What’s on our radar of stock market, economic conditions, and market insights.
Risk Heatmap for Current Market Conditions And Themes
As we delve into current trends in asset pricing, one must consider various themes that influence market behaviors and economic indicators. As we assess this date, it’s essential to reflect on historical market data and compare it to the present to gain insights into potential future trends.
While tariff news have taken the headlines in the recent month, a few fundamental drivers have been lurking beneath the economic machine and are worth our attention.

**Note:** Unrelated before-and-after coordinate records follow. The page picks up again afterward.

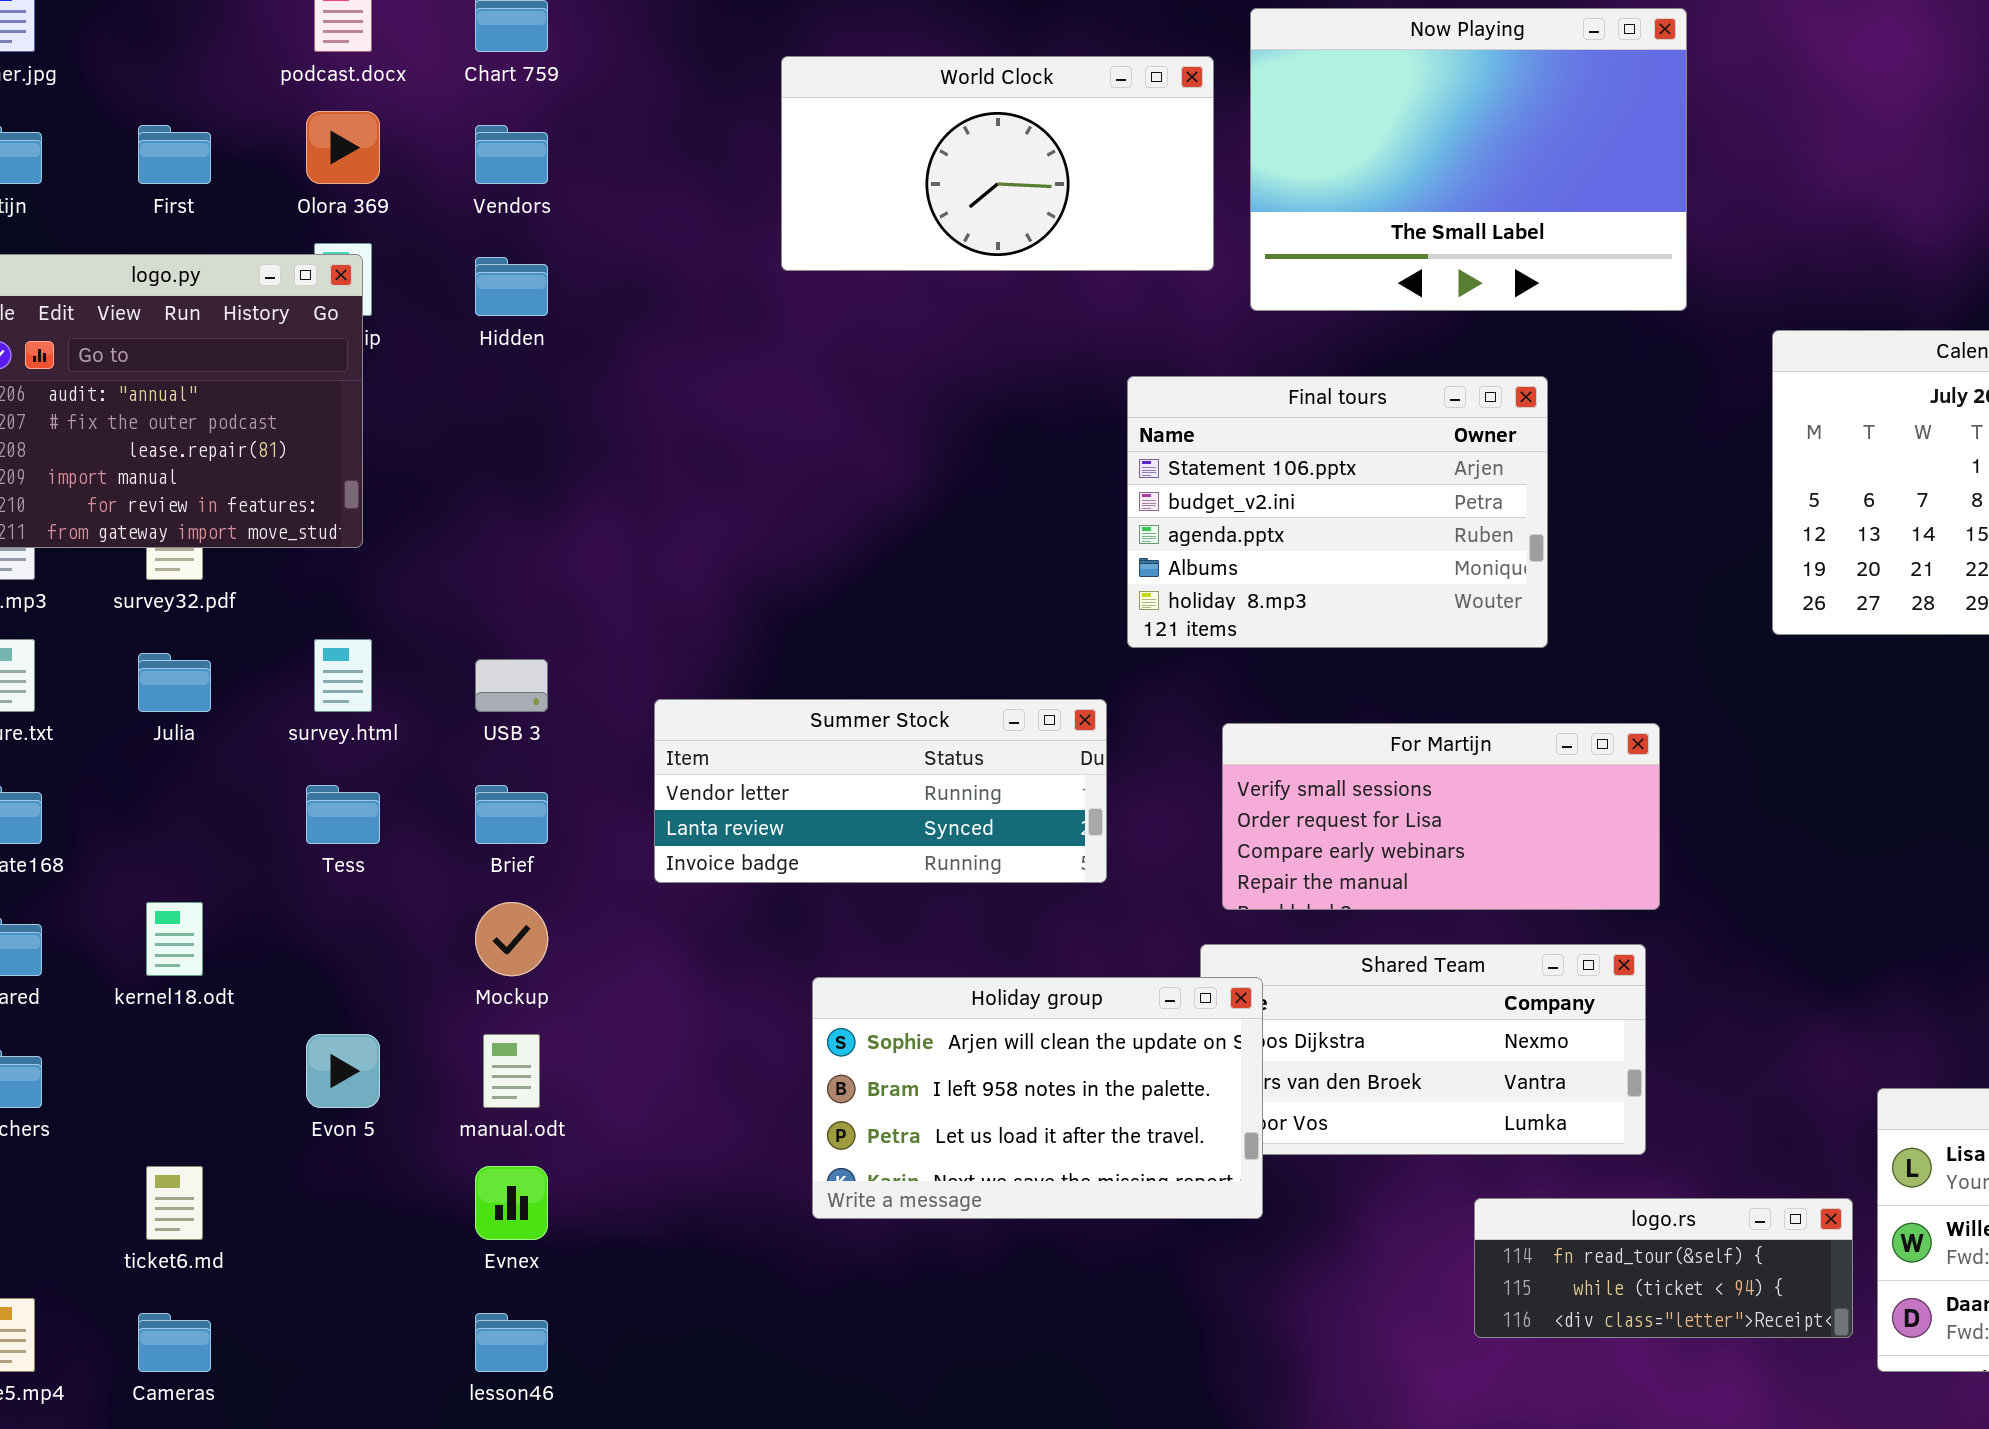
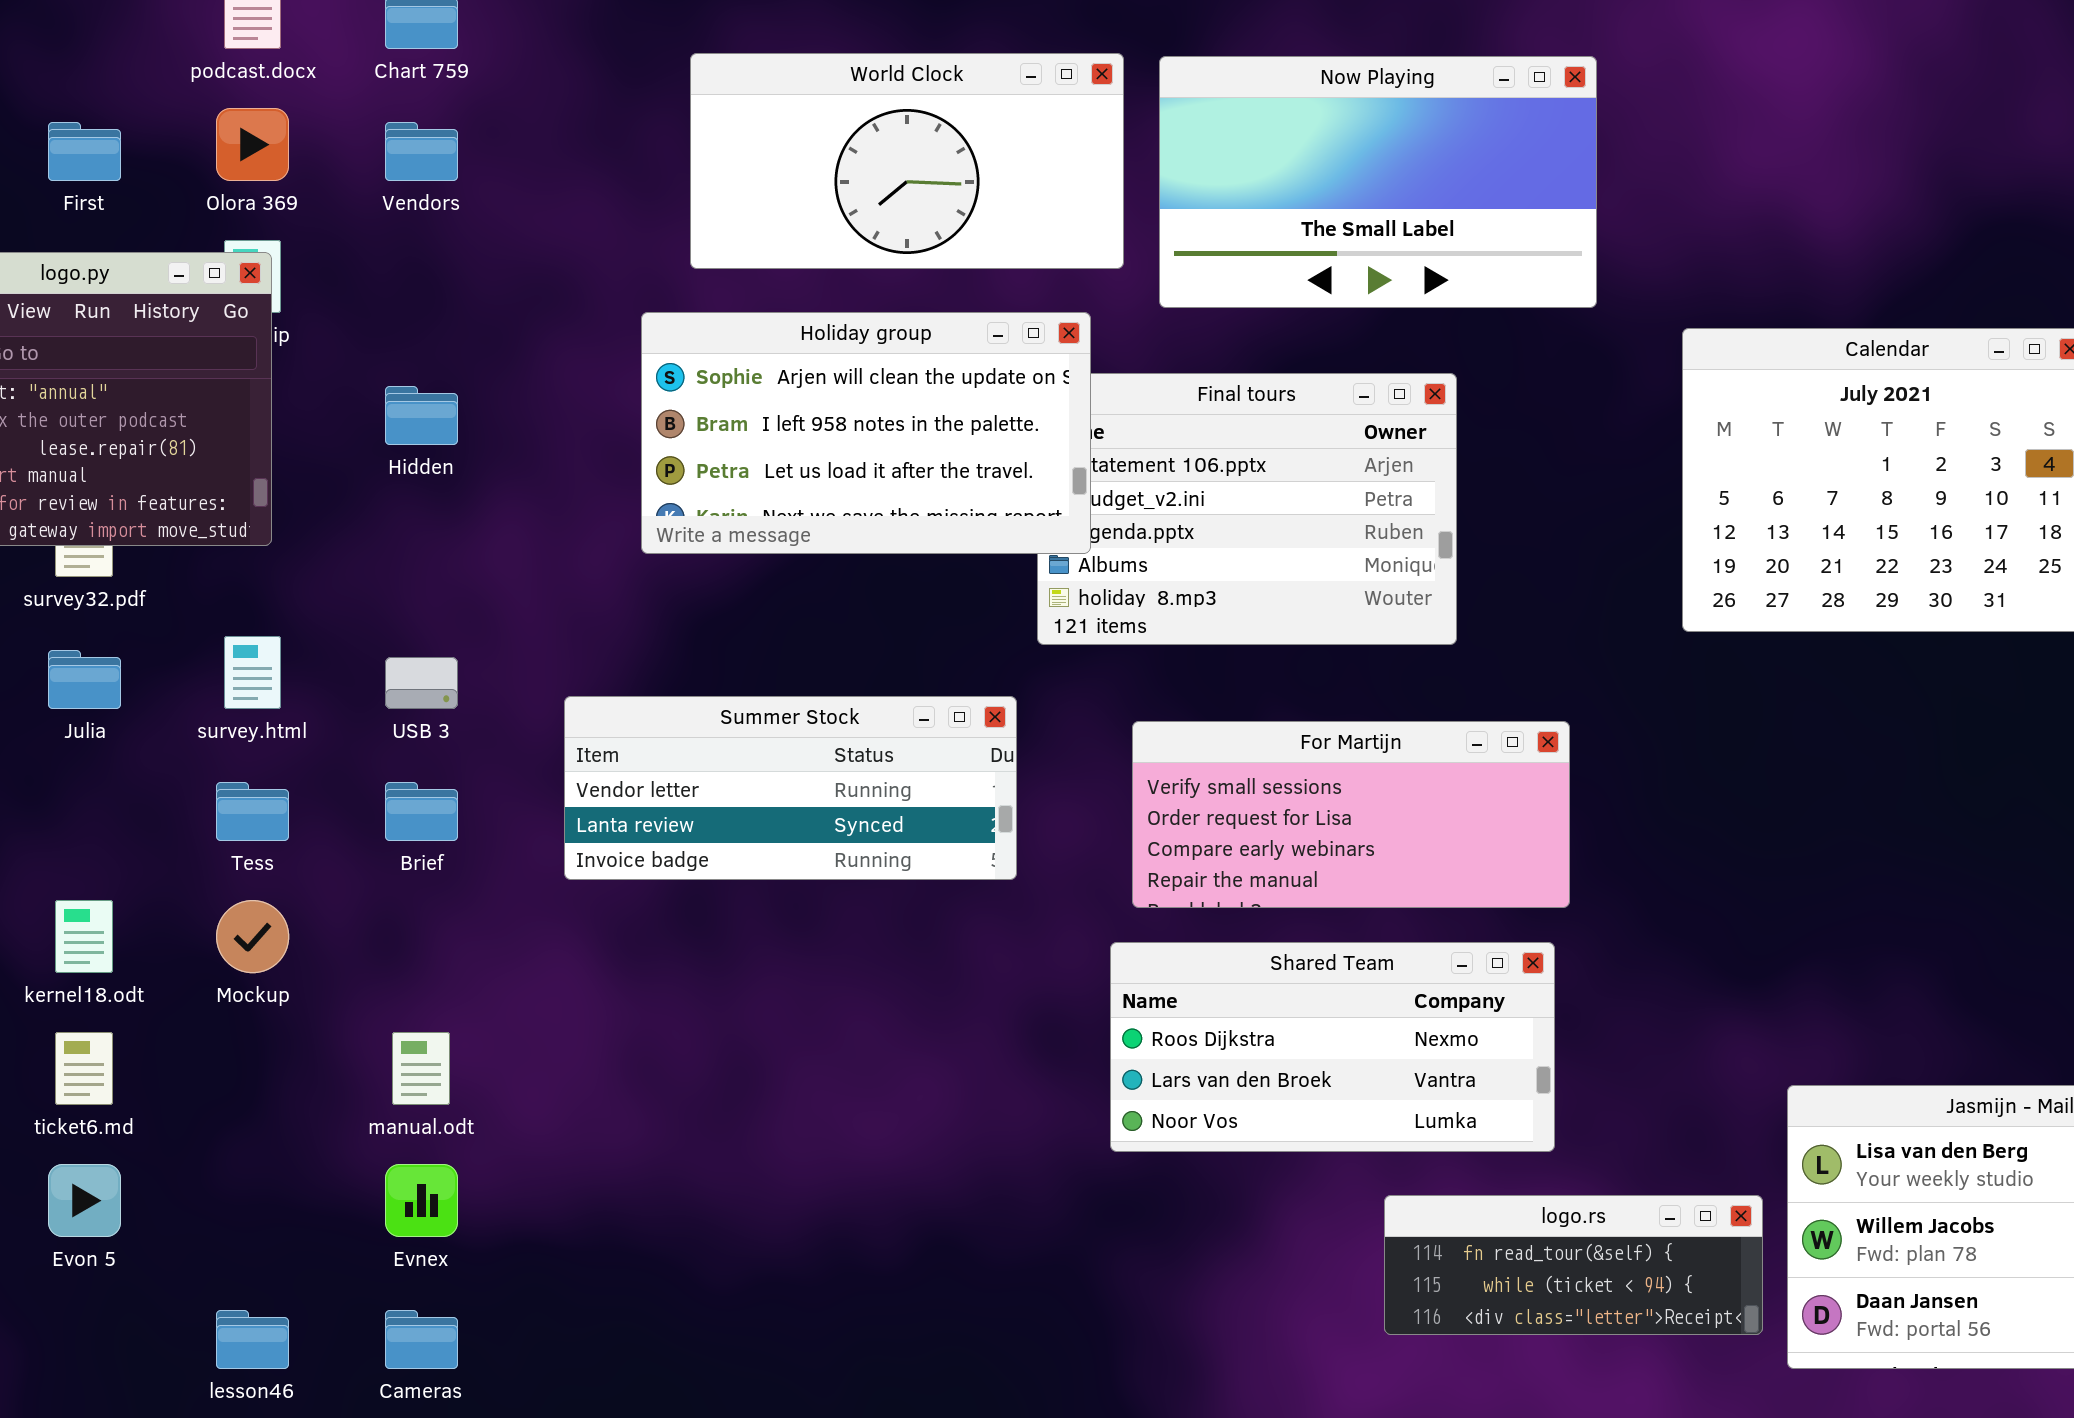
Now Playing: [1250,8,1687,311] -> [1159,56,1597,308], resized
Hidden: [475,257,548,316] -> [385,386,458,445], moved
Mockup: [475,902,548,976] -> [216,900,289,973], moved
Holiday group: [812,977,1263,1219] -> [641,312,1091,554], moved
Evon 5: [306,1034,380,1108] -> [48,1164,121,1237], moved
ticket6.md: [146,1166,203,1240] -> [55,1032,113,1105], moved
Cameras: [138,1313,211,1372] -> [385,1310,458,1369], moved
lesson46: [475,1313,548,1372] -> [216,1310,289,1369], moved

Overall it is getting close to a late cycle regime and asset markets have been pricing accordingly.
- Economic Uncertainty: Left chart above showing an index of global (GDP weighted) economic uncertainty using NLP techniques, which stays at elevated level even after some de-escalation of tariffs conflict. Investment and big ticket consumption decisions are likely to be negatively impacted in the near term. Simply put, the elevated uncertainty requires some risk premium in the market.
- Geopolitical risk: while tariff risks are related to geopolitical risk, they do not entirely share the same dynamics. A withdraw of US impact is a more profound and longer term risk to global asset prices.
- Valuation: equity market valuation is still rich, on standalone basis or relative to treasury yield, contributing to near term bearish stance. The recent drawdown is comparable to the 2021-2022 inflation spike episode but so far these moves are reflecting valuation compression and we have not seen the impact to earnings yet.
- Tariffs impact: while it has been tariffs on and off over the last week or two, even at 10% universal tariffs, the effective tariff rate(weighted by value of imports) for the US is about 20% compared to less than 5% over the past decade. So material impact to inflation and corporate margins are still at risk.
- US exceptionalism: global investors have been fading the idea of US exceptionalism manifested on currency, treasury and stock market. With long term international investors being the marginal seller, risks of higher yield in treasury market, and lower dollar is to the upside.
- Inflation volatility: what the market may be under appreciating is that the fragile supply chain and potential trade diversion resulting from near-shoring or friend-shoring can create a lot of short term price spikes here and there. One can expect inflation to have more up and downs from time to time. It may be tricky to find direct hedge for this other than rates vol products.